Celebrating The History of Female Physicians
Every February we celebrate National Women Physicians Day. In honor of women physicians—this month and throughout the year—we’re highlighting a few of the trailblazing female physicians whose contributions have helped shape modern medicine.

Dr. Elizabeth Blackwell Becomes First U.S. Female Physician in 1849
It’s been 177 years since Dr. Elizabeth Blackwell earned her medical degree. Her birthday, Feb. 3, is designated as National Women Physicians Day, a time to celebrate her and all women physicians.
In her book, Pioneer Work in Opening the Medical Profession to Women, Blackwell shared that she was initially repelled by the idea of studying medicine. Her mind was changed when a friend who was dying suggested she would have been spared her worst suffering if her physician had been a woman.
Blackwell was turned away from more than a dozen medical schools before being accepted at Geneva Medical in New York—but only after the all-male student body jokingly voted yes when asked whether admitting a female student was acceptable.
Blackwell graduated top of her class in 1849. In 1857, she co-founded the New York Infirmary for Indigent Women and Children to serve the poor.
Female Physicians Comprise 37% of Workforce
Blackwell expressed optimism about the future of female physicians when they comprised 10% of all physicians by 1914. However, that percentage dropped over the intervening decades until 1980, when nearly 12% of all physicians were female. The trajectory has been upward ever since, with a 37% female physician workforce by 2021, up from 28% in 2007. By the 2023-24 academic year, more than 55% of the country’s medical students were female.
First Black Woman Doctor in U.S.
Dr. Rebecca Lee Crumpler, earned her medical degree in 1864 from the New England Medical College during the Civil War.

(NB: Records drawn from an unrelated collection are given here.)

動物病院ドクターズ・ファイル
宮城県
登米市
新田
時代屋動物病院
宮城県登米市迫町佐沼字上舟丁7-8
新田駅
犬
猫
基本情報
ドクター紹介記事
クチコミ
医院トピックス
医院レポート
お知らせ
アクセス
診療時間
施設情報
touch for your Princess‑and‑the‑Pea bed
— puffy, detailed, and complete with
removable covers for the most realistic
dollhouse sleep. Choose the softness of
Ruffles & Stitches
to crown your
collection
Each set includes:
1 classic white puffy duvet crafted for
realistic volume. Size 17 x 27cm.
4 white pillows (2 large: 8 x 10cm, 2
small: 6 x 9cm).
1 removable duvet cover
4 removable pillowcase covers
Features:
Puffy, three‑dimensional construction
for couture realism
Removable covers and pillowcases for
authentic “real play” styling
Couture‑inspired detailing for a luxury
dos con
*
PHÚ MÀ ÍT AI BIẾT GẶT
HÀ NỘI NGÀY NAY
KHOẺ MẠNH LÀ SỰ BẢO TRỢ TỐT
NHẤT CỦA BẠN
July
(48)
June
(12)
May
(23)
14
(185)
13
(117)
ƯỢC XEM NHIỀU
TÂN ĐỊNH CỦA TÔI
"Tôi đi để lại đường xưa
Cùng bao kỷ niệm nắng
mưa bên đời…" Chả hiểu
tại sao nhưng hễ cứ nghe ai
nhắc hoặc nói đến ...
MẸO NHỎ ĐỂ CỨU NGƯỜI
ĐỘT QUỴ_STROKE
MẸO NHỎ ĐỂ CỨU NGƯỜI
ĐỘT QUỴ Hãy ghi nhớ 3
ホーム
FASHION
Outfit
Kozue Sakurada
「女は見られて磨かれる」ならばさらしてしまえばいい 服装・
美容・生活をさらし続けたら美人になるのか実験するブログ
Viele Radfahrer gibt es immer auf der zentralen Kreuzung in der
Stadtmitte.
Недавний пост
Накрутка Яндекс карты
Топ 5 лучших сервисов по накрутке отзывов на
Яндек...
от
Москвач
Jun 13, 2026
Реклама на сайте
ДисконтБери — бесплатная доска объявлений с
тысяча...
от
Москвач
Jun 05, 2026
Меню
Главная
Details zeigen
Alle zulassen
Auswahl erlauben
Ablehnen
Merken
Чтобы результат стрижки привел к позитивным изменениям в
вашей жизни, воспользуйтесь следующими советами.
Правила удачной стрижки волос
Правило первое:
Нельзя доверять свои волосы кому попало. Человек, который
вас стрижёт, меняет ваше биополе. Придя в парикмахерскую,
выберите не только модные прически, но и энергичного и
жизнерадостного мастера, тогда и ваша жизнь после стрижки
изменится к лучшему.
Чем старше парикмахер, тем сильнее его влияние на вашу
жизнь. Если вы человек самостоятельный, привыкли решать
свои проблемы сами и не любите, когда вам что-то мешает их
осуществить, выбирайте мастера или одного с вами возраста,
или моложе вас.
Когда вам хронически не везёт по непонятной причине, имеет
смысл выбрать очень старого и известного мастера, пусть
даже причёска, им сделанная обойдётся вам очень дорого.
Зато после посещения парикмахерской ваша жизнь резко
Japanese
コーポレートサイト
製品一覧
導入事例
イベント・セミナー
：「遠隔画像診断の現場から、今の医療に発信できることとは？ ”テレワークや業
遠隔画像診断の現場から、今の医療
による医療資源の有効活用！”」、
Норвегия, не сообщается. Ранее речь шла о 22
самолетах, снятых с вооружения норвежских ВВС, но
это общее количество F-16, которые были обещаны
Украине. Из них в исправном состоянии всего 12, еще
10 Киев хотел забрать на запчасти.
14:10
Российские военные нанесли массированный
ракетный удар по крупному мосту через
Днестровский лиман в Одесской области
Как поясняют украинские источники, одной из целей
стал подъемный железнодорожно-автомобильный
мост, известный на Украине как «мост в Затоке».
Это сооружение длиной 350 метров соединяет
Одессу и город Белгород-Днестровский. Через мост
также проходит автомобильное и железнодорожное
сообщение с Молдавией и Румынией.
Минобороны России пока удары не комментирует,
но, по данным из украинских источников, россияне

After the war, she moved to Richmond, Virginia, to care for freed slaves in the Confederate state. She is remembered for the Book of Medical Disclosures, one of the first medical publications by a Black author.

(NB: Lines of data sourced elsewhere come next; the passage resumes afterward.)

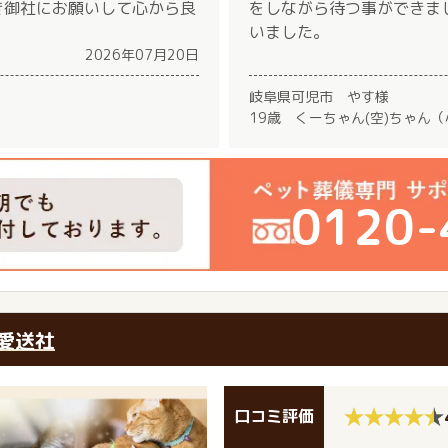
き御社にお願いして心から良
をしながら待つ事ができま
いました。
2026年07月20日
岐阜県可児市 やす様
19歳 くーちゃん(空)ちゃん
0120-
愛送社
口コミ評価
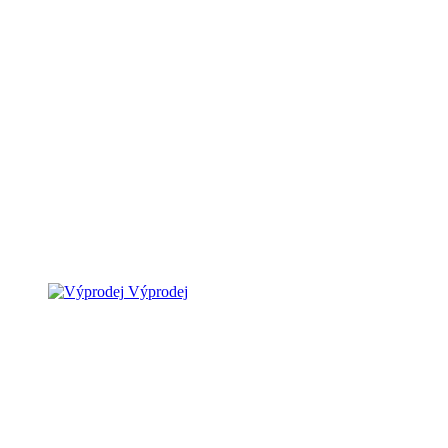
Výprodej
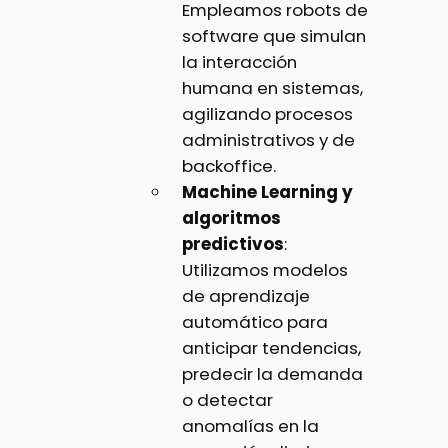
Empleamos robots de
software que simulan
la interacción
humana en sistemas,
agilizando procesos
administrativos y de
backoffice.
Machine Learning y
algoritmos
predictivos
:
Utilizamos modelos
de aprendizaje
automático para
anticipar tendencias,
predecir la demanda
o detectar
anomalías en la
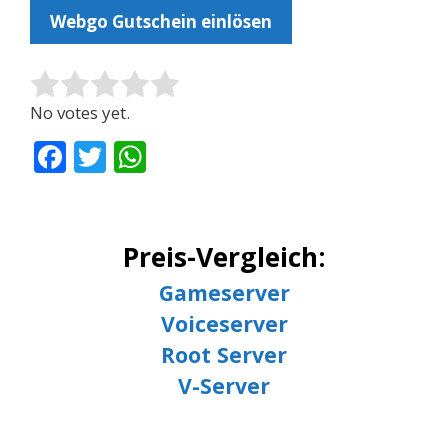
Webgo Gutschein einlösen
Rate this item:
Submit Rating
No votes yet.
F
T
W
ac
w
h
e
itt
at
b
er
s
Preis-Vergleich:
o
A
Gameserver
o
p
Voiceserver
k
p
Root Server
V-Server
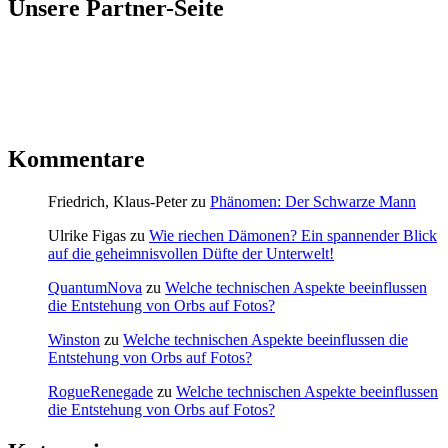
Unsere Partner-Seite
Kommentare
Friedrich, Klaus-Peter
zu
Phänomen: Der Schwarze Mann
Ulrike Figas
zu
Wie riechen Dämonen? Ein spannender Blick
auf die geheimnisvollen Düfte der Unterwelt!
QuantumNova
zu
Welche technischen Aspekte beeinflussen
die Entstehung von Orbs auf Fotos?
Winston
zu
Welche technischen Aspekte beeinflussen die
Entstehung von Orbs auf Fotos?
RogueRenegade
zu
Welche technischen Aspekte beeinflussen
die Entstehung von Orbs auf Fotos?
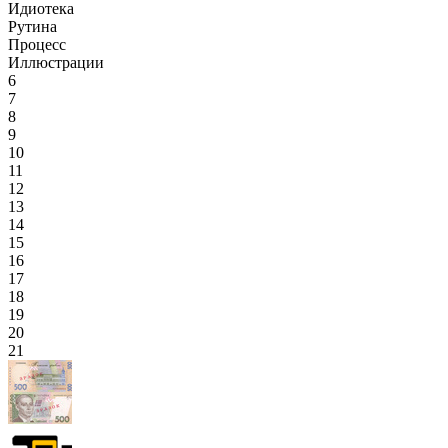
Идиотека
Рутина
Процесс
Иллюстрации
6
7
8
9
10
11
12
13
14
15
16
17
18
19
20
21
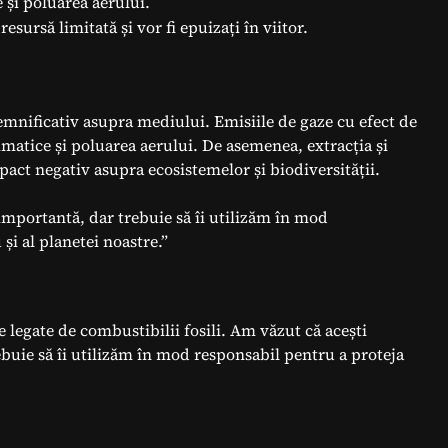
 și poluarea aerului.
resursă limitată și vor fi epuizați în viitor.
semnificativ asupra mediului. Emisiile de gaze cu efect de
limatice și poluarea aerului. De asemenea, extracția și
pact negativ asupra ecosistemelor și biodiversității.
 importantă, dar trebuie să îi utilizăm în mod
și al planetei noastre.”
le legate de combustibilii fosili. Am văzut că acești
ebuie să îi utilizăm în mod responsabil pentru a proteja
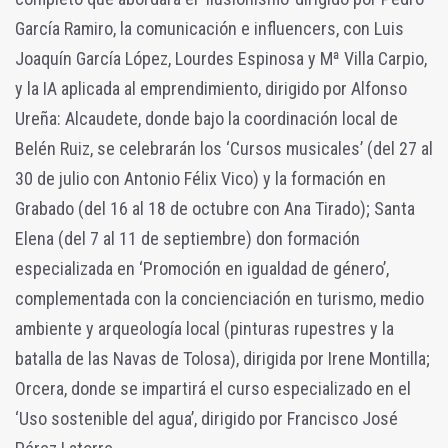
García Ramiro, la comunicación e influencers, con Luis
Joaquín García López, Lourdes Espinosa y Mª Villa Carpio,
y la IA aplicada al emprendimiento, dirigido por Alfonso
Ureña: Alcaudete, donde bajo la coordinación local de
Belén Ruiz, se celebrarán los ‘Cursos musicales’ (del 27 al
30 de julio con Antonio Félix Vico) y la formación en
Grabado (del 16 al 18 de octubre con Ana Tirado); Santa
Elena (del 7 al 11 de septiembre) don formación
especializada en ‘Promoción en igualdad de género’,
complementada con la concienciación en turismo, medio
ambiente y arqueología local (pinturas rupestres y la
batalla de las Navas de Tolosa), dirigida por Irene Montilla;
Orcera, donde se impartirá el curso especializado en el
‘Uso sostenible del agua’, dirigido por Francisco José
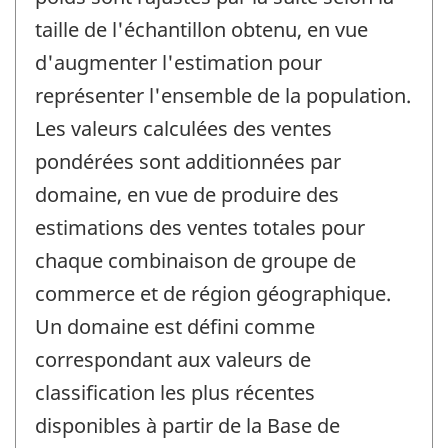
taille de l'échantillon obtenu, en vue
d'augmenter l'estimation pour
représenter l'ensemble de la population.
Les valeurs calculées des ventes
pondérées sont additionnées par
domaine, en vue de produire des
estimations des ventes totales pour
chaque combinaison de groupe de
commerce et de région géographique.
Un domaine est défini comme
correspondant aux valeurs de
classification les plus récentes
disponibles à partir de la Base de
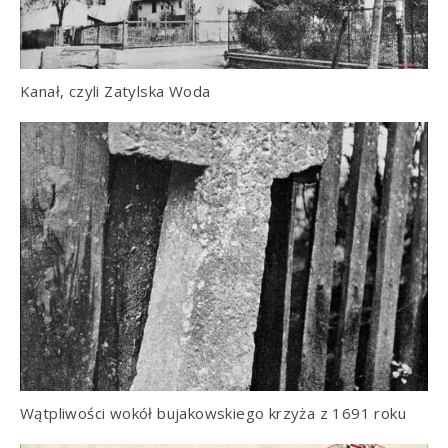
Kanał, czyli Zatylska Woda
Wątpliwości wokół bujakowskiego krzyża z 1691 roku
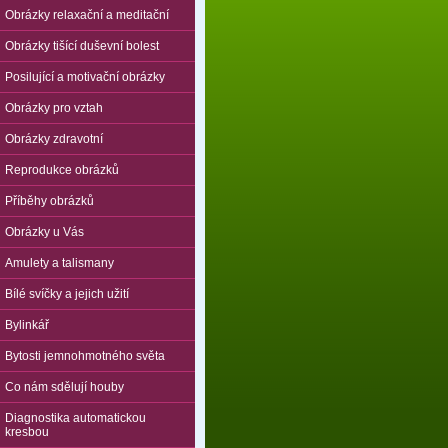
Obrázky relaxační a meditační
Obrázky tišící duševní bolest
Posilující a motivační obrázky
Obrázky pro vztah
Obrázky zdravotní
Reprodukce obrázků
Příběhy obrázků
Obrázky u Vás
Amulety a talismany
Bílé svíčky a jejich užití
Bylinkář
Bytosti jemnohmotného světa
Co nám sdělují houby
Diagnostika automatickou
kresbou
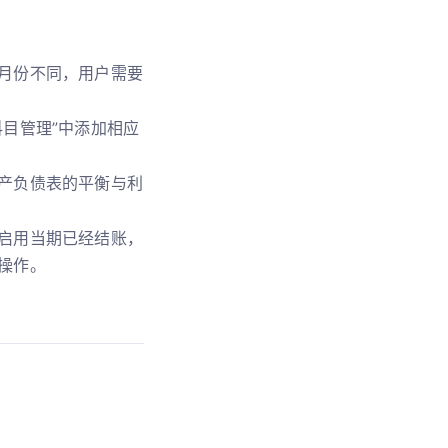
月份不同，用户需要
目管理”中添加相应
产负债表的平衡与利
启用当期已经结账，
操作。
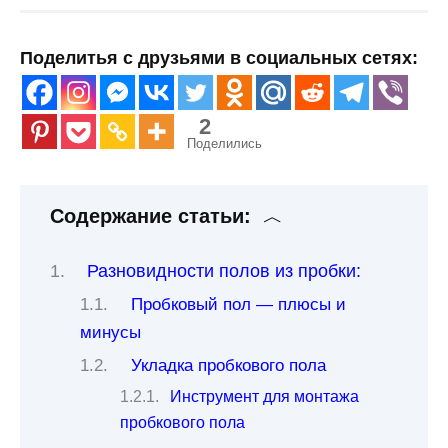
Поделитья с друзьями в социальных сетях:
2
Поделились
Содержание статьи:
Разновидности полов из пробки:
Пробковый пол — плюсы и
минусы
Укладка пробкового пола
Инструмент для монтажа
пробкового пола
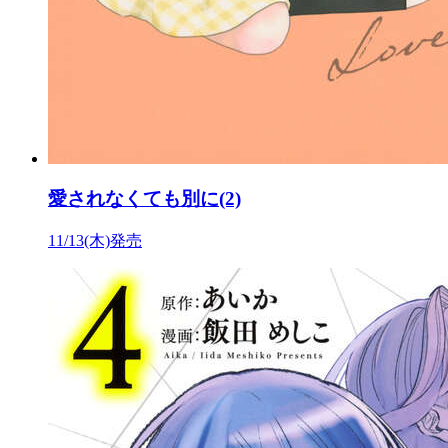
愛されなくても別に(2)
11/13(木)発売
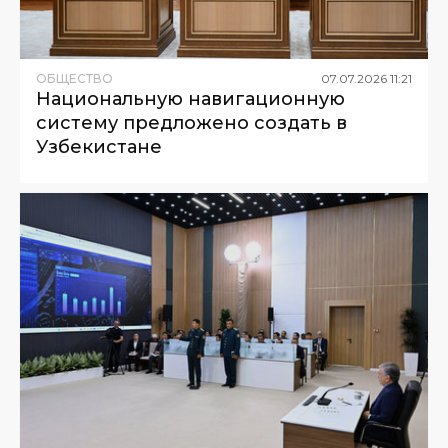
ОБЩЕСТВО
07
.
07
.
2026
11
:
21
Национальную навигационную
систему предложено создать в
Узбекистане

Treating Patients on the Omaha Reservation
The discrimination Dr. Susan La Flesche Picotte saw inspired her to become the first Native American woman in the U.S. to earn a medical degree, graduating at the top of her class in 1889. She was also the first person to receive federal aid for professional education.
In 1894, La Flesche Picotte set up a thriving private practice in Bancroft, Nebraska, where she treated white and nonwhite patients. In 1915, she opened a hospital in the reservation town of Walthill, Nebraska, which now houses a museum dedicated to her and the Omaha tribe to which she belonged.
Test for Newborns Used Worldwide
In 1952, Dr. Virginia Apgar developed the Apgar score, a test performed on newborns at one and five minutes to gauge how the baby tolerated birth and is doing outside the womb.
Apgar completed her MD in 1933 as one of just nine women at Columbia University’s medical school. In 1938, she returned to Presbyterian Hospital, where she had received post-doc training in anesthesia, as director of the Division of Anesthesia within the Department of Surgery, the first woman to head a division at the New York City hospital.
Pioneer in Clinical Cancer Chemotherapy
A cancer researcher and surgeon, Dr. Jane Cooke Wright, helped develop chemotherapy as a clinical treatment for solid tumors. Wright studied anticancer agents, developing methods to test them using patient tumor tissue and new methods for administering chemotherapy. She was the only female founding member of the American Society of Clinical Oncology in 1964. Wright was then named professor of surgery, head of the cancer chemotherapy department, and associate dean at New York Medical College, becoming the highest-ranking Black American woman at a nationally recognized medical school in the United States at that time.
Identifying Genetic Markers for Breast Cancer and Other Disorders
Dr. Mary-Claire King is an American geneticist who demonstrated that breast and ovarian cancers can be inherited due to mutations in a gene she termed BRCA1. Her work has led to widespread testing that has saved countless lives.
Since 1995, King has been the American Cancer Society Professor of the Department of Genome Sciences and of Medical Genetics at the University of Washington School of Medicine.
King also studied the potential genetic and environmental influences on other conditions, such as inherited deafness, HIV, rheumatoid arthritis, schizophrenia, and systemic lupus erythematosus.
180 Years of Medical Contributions
For nearly 180 years, women physicians have shaped medicine through innovation, advocacy, and service to underserved communities. Their contributions deserve appreciation and respect every day for the lasting impact they have on patients, science, and the future of healthcare.